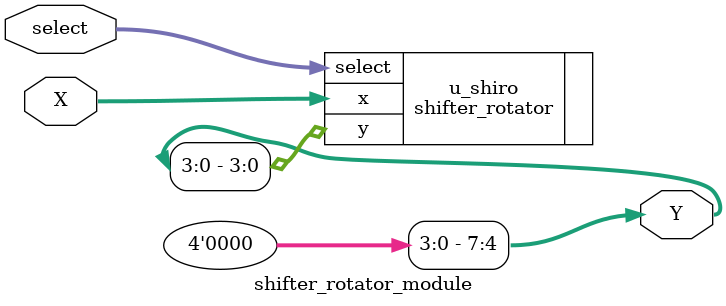
<source format=sv>
module shifter_rotator_module (
    input logic [3:0] X,
    input logic [1:0] select,
    output logic [7:0] Y
);

    shifter_rotator u_shiro (
        .x(X),
        .select(select),
        .y(Y[3:0])
    );

    assign Y[7:4] = 4'b0; // Zero-extend the output to 8 bits

endmodule
</source>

• • • • • • •

### [Job item]
Wherever the string "input" appears in the data above, copy the line it sits in.

### [Answer below]
    input logic [3:0] X,
    input logic [1:0] select,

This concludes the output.